Reasons for the deviation from the shareholders’ preferential rights and basis for subscription price

The reasons for the deviation from the shareholders’ preferential rights are to enable payment of commitment consideration to guarantors in the Rights Issue in the form of shares.

The subscription price has been determined by the board of directors in consultation with the company’s financial advisor following negotiations with the guarantors and is considered to be in line with market conditions in light of the purpose of the issue, i.e. to enable payment of commitment consideration to guarantors in the Rights Issue in the form of shares having a value equal to the cash consideration offered as an alternative.

Miscellaneous

The chairman of the board of directors, the CEO, or anyone authorized by the board of directors, shall have the right to make any minor adjustments required in order to register this resolution.

Majority requirements

A valid resolution in accordance with items 9, 10 and 11 require that the proposals are supported by shareholders representing at least two-thirds (2/3) of the votes cast as well as of all shares represented at the meeting.

Number of shares and votes in the company

The total number of shares and votes in the company at the time of issuance of this notice is 79,481,634. The company does not hold any of its own shares.
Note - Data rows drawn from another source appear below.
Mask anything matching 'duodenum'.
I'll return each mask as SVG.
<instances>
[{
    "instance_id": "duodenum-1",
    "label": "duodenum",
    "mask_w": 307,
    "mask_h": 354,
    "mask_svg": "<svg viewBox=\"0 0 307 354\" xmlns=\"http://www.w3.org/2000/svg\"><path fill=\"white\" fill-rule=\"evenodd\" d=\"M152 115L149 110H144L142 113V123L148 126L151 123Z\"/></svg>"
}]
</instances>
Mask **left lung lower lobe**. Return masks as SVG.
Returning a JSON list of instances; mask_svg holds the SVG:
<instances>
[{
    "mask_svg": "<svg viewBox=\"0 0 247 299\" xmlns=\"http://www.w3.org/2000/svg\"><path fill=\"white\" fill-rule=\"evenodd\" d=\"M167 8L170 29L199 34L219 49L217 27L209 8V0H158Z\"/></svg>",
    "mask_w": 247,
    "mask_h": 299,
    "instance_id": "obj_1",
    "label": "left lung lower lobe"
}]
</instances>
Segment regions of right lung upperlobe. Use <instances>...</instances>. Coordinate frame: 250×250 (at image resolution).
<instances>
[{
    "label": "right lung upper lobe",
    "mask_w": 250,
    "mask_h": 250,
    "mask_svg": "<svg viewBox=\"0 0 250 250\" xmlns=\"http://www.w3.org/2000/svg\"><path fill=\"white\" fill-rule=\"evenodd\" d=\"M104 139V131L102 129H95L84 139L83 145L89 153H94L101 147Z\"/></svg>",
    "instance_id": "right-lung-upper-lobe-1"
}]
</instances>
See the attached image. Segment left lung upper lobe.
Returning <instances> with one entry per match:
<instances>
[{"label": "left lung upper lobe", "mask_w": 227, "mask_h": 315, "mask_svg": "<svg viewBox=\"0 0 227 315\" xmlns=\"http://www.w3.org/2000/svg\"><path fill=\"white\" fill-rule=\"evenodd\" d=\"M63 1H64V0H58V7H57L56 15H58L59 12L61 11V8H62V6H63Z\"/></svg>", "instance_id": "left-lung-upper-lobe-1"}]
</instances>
Shareholders’ right to request information

Pursuant to Chapter 7 section 32 of the Swedish Companies Act (Sw. aktiebolagslagen (2005:551)) the board of directors and the CEO are under a duty to, if any shareholder so requests and the board of directors deems that it can be made without material damage to the company, provide information, regarding circumstances which may affect the assessment of a matter on the agenda.

Documentation

Complete proposal and documents pursuant to Chapter 13 Section 6 and Chapter 14 Section 8 of the Swedish Companies Act (Sw. aktiebolagslagen (2005:551)) will be kept available at the company’s office not later than two weeks before the meeting. The documents will be sent free of charge to shareholders who so request and state their postal address. The documents will also be made available not later than the aforementioned date on the company’s website www.coalalife.com. All the above-mentioned documents will also be presented at the general meeting.